[Stored data entries]
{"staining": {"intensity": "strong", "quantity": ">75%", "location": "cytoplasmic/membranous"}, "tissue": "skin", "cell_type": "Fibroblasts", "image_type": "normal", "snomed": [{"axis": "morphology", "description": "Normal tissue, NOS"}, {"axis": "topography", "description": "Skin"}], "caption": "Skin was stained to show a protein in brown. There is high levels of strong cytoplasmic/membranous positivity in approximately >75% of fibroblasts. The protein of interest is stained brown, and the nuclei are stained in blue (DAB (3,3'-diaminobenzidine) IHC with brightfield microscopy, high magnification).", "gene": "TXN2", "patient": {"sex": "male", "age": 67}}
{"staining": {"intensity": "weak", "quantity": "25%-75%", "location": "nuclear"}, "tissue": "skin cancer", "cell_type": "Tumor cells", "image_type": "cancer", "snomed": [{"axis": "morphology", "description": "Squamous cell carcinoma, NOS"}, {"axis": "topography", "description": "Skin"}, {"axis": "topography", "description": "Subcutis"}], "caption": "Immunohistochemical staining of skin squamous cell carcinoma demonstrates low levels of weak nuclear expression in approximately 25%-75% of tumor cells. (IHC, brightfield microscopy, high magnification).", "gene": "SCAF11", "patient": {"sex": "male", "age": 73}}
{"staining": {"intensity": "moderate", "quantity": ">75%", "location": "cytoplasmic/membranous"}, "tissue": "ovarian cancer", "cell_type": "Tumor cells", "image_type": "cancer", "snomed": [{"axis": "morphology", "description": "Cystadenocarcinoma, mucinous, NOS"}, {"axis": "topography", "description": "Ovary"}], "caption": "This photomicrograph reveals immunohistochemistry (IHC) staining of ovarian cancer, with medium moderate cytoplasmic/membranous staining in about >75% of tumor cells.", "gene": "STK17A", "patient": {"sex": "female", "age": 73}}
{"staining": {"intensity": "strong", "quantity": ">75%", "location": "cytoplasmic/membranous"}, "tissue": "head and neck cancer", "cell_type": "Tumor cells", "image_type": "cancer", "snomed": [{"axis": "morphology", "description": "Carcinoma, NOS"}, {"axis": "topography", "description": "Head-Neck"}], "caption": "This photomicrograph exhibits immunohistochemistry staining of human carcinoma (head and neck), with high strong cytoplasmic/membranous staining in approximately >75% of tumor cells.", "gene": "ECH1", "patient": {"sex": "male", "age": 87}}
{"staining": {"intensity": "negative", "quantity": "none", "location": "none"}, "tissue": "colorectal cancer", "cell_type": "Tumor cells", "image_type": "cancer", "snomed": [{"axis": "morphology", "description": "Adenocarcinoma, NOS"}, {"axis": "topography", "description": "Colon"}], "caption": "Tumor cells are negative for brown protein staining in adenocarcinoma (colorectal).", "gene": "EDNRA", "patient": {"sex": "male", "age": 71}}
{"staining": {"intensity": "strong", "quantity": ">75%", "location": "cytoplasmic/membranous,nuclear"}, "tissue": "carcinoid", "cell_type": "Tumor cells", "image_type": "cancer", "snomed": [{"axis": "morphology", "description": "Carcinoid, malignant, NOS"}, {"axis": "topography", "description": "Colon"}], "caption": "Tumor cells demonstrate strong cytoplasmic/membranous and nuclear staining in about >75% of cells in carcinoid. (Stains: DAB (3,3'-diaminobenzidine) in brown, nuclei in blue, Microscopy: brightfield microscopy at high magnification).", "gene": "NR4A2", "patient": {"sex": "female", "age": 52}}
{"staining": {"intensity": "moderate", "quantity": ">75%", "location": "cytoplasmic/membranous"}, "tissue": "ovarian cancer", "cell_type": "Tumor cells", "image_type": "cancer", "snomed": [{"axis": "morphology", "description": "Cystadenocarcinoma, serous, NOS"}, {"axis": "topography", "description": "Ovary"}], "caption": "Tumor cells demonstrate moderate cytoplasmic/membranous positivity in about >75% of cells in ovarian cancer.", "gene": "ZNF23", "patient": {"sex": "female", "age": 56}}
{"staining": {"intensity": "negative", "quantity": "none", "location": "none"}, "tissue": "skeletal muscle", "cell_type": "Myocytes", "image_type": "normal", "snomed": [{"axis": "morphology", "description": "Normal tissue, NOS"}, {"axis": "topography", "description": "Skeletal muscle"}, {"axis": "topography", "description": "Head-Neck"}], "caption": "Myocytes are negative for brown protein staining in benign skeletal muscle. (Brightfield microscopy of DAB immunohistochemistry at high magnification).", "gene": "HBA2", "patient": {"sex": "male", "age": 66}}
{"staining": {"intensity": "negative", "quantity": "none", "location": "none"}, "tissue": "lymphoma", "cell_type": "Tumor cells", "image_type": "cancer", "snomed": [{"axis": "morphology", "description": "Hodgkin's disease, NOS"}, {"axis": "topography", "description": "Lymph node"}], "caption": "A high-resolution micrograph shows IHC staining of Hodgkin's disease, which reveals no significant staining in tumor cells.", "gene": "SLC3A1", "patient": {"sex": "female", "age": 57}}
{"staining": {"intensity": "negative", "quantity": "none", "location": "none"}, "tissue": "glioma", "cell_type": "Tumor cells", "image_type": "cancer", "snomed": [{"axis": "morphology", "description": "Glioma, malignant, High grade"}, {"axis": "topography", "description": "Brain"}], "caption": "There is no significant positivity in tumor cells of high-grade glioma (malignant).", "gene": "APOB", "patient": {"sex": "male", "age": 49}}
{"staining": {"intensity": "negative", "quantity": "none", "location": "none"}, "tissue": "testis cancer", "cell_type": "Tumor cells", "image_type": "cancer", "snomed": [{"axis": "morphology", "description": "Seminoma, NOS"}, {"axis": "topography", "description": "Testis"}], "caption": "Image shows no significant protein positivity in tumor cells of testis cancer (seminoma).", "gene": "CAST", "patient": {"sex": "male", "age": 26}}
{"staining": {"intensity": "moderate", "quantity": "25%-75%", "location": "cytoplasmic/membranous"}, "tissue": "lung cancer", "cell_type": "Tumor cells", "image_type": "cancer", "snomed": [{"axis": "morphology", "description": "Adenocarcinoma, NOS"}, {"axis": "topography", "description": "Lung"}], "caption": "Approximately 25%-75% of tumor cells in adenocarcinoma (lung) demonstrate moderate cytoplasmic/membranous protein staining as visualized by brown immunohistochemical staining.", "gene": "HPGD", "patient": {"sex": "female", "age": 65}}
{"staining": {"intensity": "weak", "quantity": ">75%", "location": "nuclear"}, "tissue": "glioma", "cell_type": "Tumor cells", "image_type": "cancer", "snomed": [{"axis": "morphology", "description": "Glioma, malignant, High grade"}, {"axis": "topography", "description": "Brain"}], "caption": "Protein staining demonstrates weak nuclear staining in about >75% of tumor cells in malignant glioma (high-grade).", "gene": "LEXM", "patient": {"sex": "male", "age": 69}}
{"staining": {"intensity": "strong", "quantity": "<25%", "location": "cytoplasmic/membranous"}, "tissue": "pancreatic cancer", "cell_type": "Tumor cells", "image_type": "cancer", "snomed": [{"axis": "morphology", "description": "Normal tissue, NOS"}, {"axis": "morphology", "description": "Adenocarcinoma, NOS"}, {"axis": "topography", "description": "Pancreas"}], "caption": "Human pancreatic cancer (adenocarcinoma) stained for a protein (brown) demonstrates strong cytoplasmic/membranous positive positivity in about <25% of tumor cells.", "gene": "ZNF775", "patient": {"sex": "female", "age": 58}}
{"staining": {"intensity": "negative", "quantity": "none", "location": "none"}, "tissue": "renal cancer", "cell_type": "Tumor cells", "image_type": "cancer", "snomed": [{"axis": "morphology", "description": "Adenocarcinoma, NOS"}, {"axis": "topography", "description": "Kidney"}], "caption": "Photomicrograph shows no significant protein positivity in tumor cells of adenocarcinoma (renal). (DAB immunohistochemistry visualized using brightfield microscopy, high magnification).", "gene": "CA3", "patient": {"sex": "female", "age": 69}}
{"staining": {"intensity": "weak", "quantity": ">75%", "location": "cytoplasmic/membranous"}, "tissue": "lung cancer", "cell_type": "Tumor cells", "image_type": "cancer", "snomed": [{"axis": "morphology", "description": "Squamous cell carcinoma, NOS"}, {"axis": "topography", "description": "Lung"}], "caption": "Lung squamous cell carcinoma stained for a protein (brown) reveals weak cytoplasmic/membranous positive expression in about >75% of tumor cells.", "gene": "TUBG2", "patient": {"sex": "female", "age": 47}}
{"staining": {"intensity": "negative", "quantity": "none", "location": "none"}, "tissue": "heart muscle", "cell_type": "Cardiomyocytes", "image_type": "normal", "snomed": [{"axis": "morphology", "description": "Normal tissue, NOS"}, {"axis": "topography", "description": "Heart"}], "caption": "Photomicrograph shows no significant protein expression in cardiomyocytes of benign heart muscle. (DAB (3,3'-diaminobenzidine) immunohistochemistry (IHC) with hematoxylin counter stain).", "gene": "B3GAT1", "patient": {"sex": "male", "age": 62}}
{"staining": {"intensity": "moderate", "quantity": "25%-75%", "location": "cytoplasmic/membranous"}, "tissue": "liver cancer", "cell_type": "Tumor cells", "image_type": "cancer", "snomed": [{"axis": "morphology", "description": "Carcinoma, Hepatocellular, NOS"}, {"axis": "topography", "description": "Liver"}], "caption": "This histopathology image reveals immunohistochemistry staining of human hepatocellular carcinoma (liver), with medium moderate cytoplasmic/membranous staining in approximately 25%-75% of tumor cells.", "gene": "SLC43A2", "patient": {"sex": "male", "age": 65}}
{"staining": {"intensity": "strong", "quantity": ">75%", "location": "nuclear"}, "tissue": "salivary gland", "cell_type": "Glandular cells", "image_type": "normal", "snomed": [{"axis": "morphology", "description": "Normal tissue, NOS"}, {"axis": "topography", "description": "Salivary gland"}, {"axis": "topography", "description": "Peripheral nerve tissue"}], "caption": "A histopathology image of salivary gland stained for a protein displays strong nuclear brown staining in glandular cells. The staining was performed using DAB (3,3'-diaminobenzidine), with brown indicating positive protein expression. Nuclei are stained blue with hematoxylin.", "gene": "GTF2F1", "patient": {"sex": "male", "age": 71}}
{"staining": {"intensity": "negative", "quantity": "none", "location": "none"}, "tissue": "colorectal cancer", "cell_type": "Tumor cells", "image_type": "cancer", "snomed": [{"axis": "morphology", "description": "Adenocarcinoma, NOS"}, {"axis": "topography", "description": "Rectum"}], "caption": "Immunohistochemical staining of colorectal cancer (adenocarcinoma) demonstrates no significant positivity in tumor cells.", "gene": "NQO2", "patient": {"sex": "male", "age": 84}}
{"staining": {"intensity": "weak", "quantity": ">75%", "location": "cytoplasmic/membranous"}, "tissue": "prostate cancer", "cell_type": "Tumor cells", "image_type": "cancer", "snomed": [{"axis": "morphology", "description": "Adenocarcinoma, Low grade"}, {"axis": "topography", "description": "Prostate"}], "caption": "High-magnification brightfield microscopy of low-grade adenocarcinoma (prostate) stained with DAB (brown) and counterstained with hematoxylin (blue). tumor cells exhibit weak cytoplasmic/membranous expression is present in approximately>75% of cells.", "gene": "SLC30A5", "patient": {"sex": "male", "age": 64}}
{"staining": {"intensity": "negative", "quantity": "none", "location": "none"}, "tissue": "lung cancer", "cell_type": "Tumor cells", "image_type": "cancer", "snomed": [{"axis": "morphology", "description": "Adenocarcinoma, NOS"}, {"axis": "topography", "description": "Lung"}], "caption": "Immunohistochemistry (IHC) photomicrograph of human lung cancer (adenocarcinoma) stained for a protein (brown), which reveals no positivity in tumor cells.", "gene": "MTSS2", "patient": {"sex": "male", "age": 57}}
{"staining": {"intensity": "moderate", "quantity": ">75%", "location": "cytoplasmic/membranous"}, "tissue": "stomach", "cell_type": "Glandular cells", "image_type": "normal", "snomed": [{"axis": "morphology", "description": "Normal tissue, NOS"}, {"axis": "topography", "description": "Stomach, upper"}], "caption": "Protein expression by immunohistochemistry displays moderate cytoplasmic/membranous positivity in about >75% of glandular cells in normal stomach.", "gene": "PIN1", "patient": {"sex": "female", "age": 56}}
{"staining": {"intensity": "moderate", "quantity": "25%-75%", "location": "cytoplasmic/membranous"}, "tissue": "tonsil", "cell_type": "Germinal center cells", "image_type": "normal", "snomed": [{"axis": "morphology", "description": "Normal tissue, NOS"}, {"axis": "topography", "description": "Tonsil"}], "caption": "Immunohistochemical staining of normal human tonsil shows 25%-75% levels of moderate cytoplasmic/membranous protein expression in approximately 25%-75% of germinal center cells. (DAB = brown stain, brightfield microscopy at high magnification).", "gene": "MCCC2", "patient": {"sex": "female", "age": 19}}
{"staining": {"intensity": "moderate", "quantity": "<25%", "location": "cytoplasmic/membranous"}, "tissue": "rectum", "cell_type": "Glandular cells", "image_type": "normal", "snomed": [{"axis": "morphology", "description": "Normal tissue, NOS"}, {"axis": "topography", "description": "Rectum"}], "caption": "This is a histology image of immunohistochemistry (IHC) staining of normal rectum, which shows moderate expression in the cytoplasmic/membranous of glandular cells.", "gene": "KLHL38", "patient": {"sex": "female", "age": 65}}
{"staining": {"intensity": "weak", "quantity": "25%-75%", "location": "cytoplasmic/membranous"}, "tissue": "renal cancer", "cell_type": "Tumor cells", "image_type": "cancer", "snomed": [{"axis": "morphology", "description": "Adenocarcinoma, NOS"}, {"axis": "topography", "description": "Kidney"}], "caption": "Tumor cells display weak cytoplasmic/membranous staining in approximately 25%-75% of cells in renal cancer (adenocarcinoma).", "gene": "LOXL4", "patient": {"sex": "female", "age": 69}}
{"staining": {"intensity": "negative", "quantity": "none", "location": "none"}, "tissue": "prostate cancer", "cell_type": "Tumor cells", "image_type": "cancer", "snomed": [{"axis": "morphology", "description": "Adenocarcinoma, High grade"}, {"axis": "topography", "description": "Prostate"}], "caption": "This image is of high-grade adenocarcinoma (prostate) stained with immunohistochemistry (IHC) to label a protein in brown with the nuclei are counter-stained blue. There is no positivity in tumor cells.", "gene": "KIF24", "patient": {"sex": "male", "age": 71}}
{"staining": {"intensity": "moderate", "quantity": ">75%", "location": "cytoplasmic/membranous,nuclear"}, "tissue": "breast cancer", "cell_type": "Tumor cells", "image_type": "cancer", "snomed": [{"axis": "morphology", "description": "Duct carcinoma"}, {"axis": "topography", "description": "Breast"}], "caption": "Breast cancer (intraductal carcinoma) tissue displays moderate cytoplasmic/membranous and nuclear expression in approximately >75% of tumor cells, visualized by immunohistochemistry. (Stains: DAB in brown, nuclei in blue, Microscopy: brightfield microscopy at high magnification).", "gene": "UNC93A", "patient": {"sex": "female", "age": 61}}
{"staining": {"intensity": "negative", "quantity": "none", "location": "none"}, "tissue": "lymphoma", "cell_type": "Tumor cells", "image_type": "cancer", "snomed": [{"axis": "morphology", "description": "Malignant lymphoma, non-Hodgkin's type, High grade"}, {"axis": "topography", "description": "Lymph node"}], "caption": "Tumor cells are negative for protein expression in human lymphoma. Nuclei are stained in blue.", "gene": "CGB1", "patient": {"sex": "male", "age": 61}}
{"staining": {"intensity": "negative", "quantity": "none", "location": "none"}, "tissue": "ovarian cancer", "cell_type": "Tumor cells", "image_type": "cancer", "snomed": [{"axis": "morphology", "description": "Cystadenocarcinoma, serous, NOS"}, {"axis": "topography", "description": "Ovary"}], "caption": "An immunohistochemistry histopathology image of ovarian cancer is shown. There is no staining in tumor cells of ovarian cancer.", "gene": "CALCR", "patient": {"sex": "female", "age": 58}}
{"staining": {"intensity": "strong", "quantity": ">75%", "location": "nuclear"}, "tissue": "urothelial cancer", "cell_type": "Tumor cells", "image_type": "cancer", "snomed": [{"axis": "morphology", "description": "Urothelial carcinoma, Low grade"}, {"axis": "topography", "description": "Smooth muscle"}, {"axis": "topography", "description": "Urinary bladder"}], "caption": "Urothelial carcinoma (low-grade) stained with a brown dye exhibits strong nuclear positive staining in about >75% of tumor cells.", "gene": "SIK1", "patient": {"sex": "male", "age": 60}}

**EXERCISE DIRECTIONS:**
Across all the entries above, how many lines hold the word "which"? Answer with the number only.

**ANSWER BOX:**
3